O medo como método para aprofundar o preconceito

Estou impressionado com a estratégia adotada pela grande mídia brasileira em adotar um verdadeiro toque de recolher aos segmentos menos favorecidos de nossa sociedade impedindo-os de acessarem as galerias dos shoppings centers de nossas grandes cidades. E o pior, pagos e muito bem pagos pelos conglomerados financeiros que administram estes templos de consumo, impõem uma lógica do medo para se esquivar de um discurso que, no fundo é puro racismo social.

Os rolezinhos, como são chamados, são movimentos de grupos de jovens, normalmente distantes do padrão de consumo da clientela que frequenta os shoppings, que marcam seus encontros para passear assim como se fazia no passado nas praças públicas e se faz ainda hoje em alguns poucos ambientes de lazer públicos.

Mas, numa sociedade desigual como a nossa, cada vez mais os ambientes e/ou eventos culturais públicos vão ficando inacessíveis. A indústria do divertimento está cada vez mais refinada e, como é de se prever numa economia de mercado, cada vez mais cara. O poder público, por sua vez, não investe em infra-estrutura para as juventudes e cada vez mais terceiriza esta tarefa para grupos interessados em auferir lucros, gerando assim uma exclusão econômica silenciosa e perversa das periferias.

A manipulação da grande mídia usa o argumento nefasto do medo para angariar o apoio de uma cada vez mais conservadora classe média que se sente ameaçada pela possibilidade de um convivência com jovens de perfil bastante distinto do seu. Os conglomerados donos destes "templos de consumo" querem clientes e não pessoas. A eles interessa apenas quem vá ao shopping para ser seduzido pelo crédito. Os jovens da periferia não são consumidores e nem tem crédito para tal. Até imagino uma discussão entre os magnatas se perguntando entre si: se eles não vem para comprar não precisam estar aqui!!

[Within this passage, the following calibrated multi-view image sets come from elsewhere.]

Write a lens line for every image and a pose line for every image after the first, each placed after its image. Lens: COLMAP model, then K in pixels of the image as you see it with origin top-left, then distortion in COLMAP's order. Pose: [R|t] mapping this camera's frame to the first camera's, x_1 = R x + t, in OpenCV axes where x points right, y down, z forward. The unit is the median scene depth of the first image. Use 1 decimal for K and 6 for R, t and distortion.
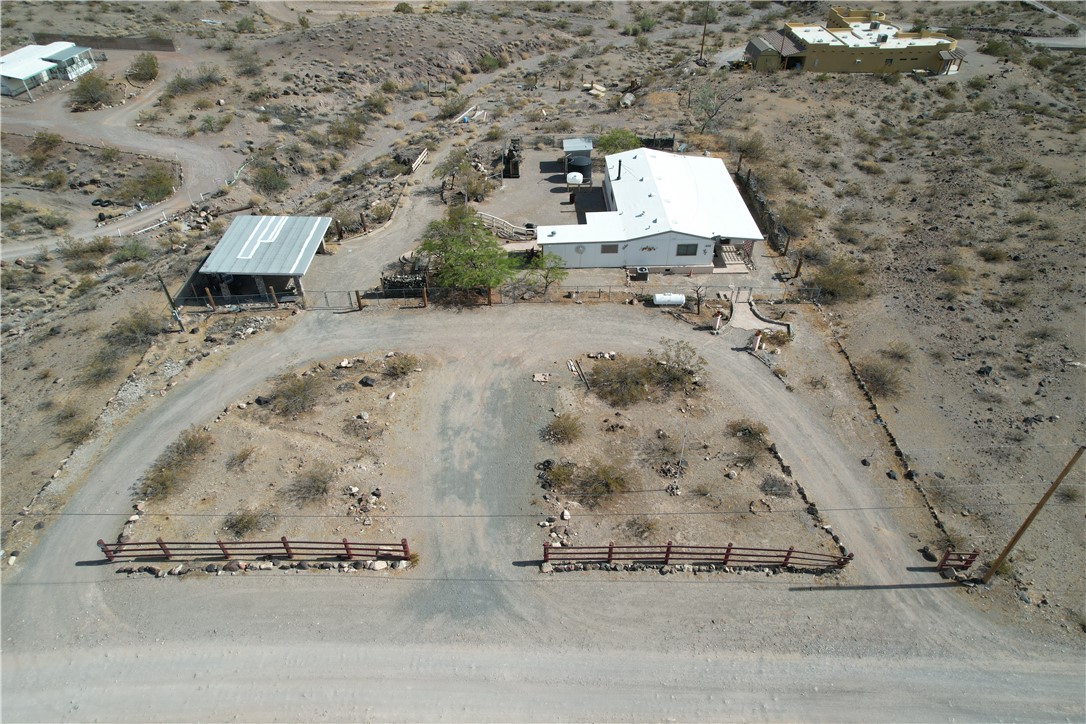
lens RADIAL K [[696.7, 0, 539.4], [0, 696.7, 365.1], [0, 0, 1]] dist [-0.079702, 0.066738]
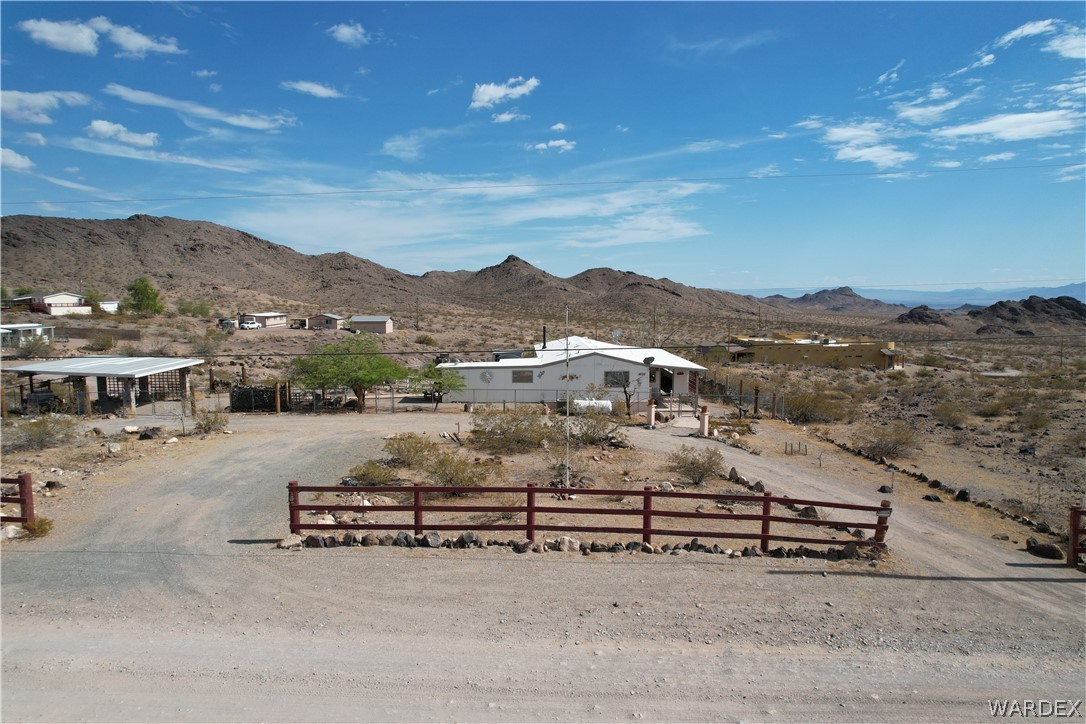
lens RADIAL K [[695.9, 0, 540.9], [0, 695.9, 365.9], [0, 0, 1]] dist [-0.086412, 0.084225]
pose [[0.999881, 0.008631, 0.012756, 0.147630], [-0.000049, 0.830014, -0.557743, 0.370838], [-0.015401, 0.557676, 0.829916, 0.406278]]
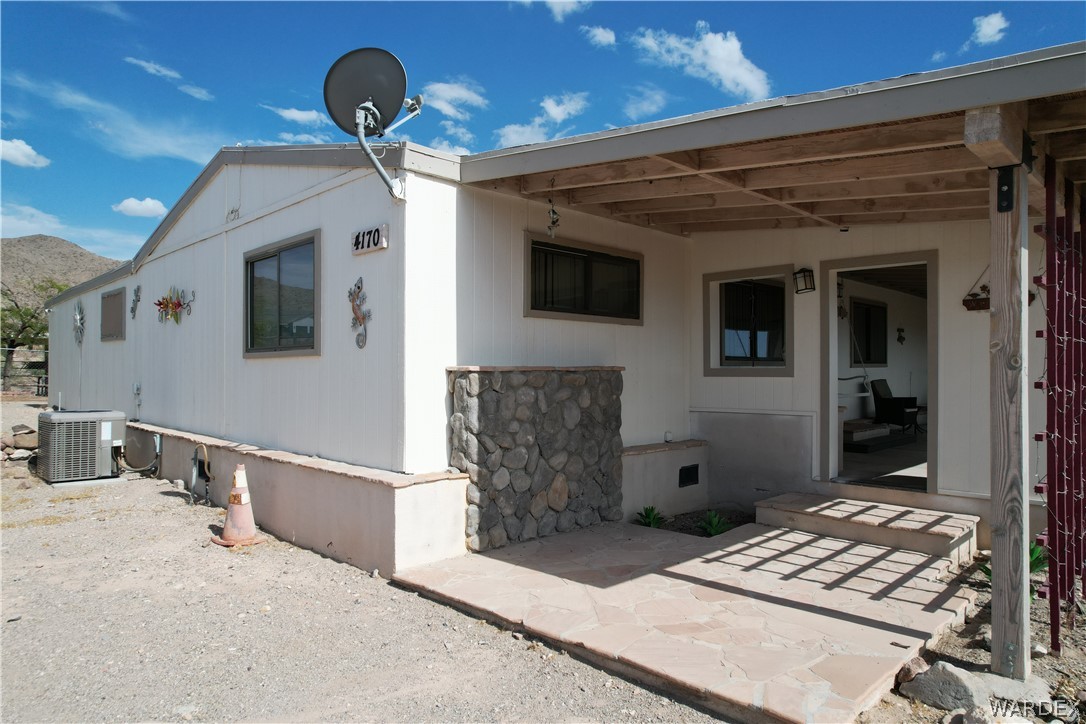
lens RADIAL K [[691.6, 0, 540.6], [0, 691.6, 362.6], [0, 0, 1]] dist [-0.068672, 0.059193]
pose [[0.689765, 0.001097, -0.724033, 0.435819], [-0.474145, 0.756428, -0.450558, -0.166499], [0.547185, 0.654076, 0.522278, 1.281623]]
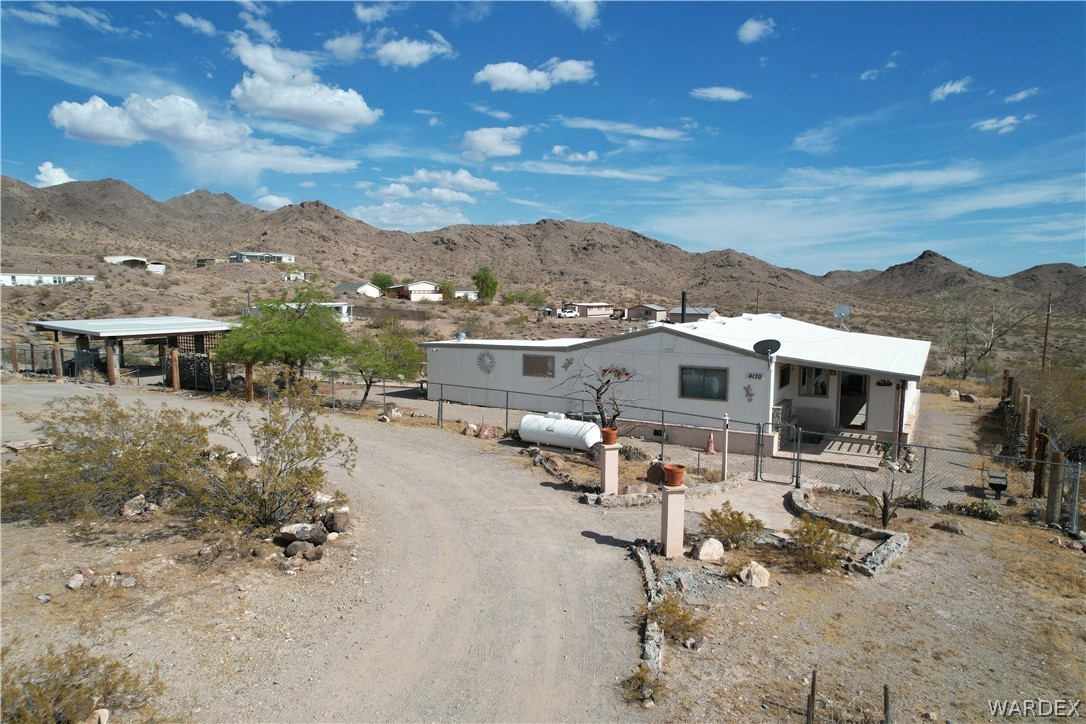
lens RADIAL K [[695.9, 0, 540.9], [0, 695.9, 365.9], [0, 0, 1]] dist [-0.086412, 0.084225]
pose [[0.847313, 0.068709, -0.526631, 0.456399], [-0.350841, 0.816843, -0.457906, 0.059434], [0.398712, 0.572754, 0.716228, 0.878790]]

O caminho mais fácil para a exclusão social é a criminalização. E não é de hoje que as imagens dos rolezinhos  - até vi uma hoje - são sempre associadas à baderna, vandalismo e furto. Até medidas preventivas na justiça estão sendo tomadas.

Lamentável que nossas elites ainda tenham medo dos pobres. Expresso aqui meu desagrado com esse racismo social que envergonha a nossa sociedade. Como cientista social e como cristão não posso deixar de manifestar o eu sentimento de indignação. O mercado só enxerga consumidores. Ele é cego para as pessoas.

Jovens, vocês tem o direito legitimo de irem aonde quiserem. Ensinem esta sociedade a ser tolerante com a diferença!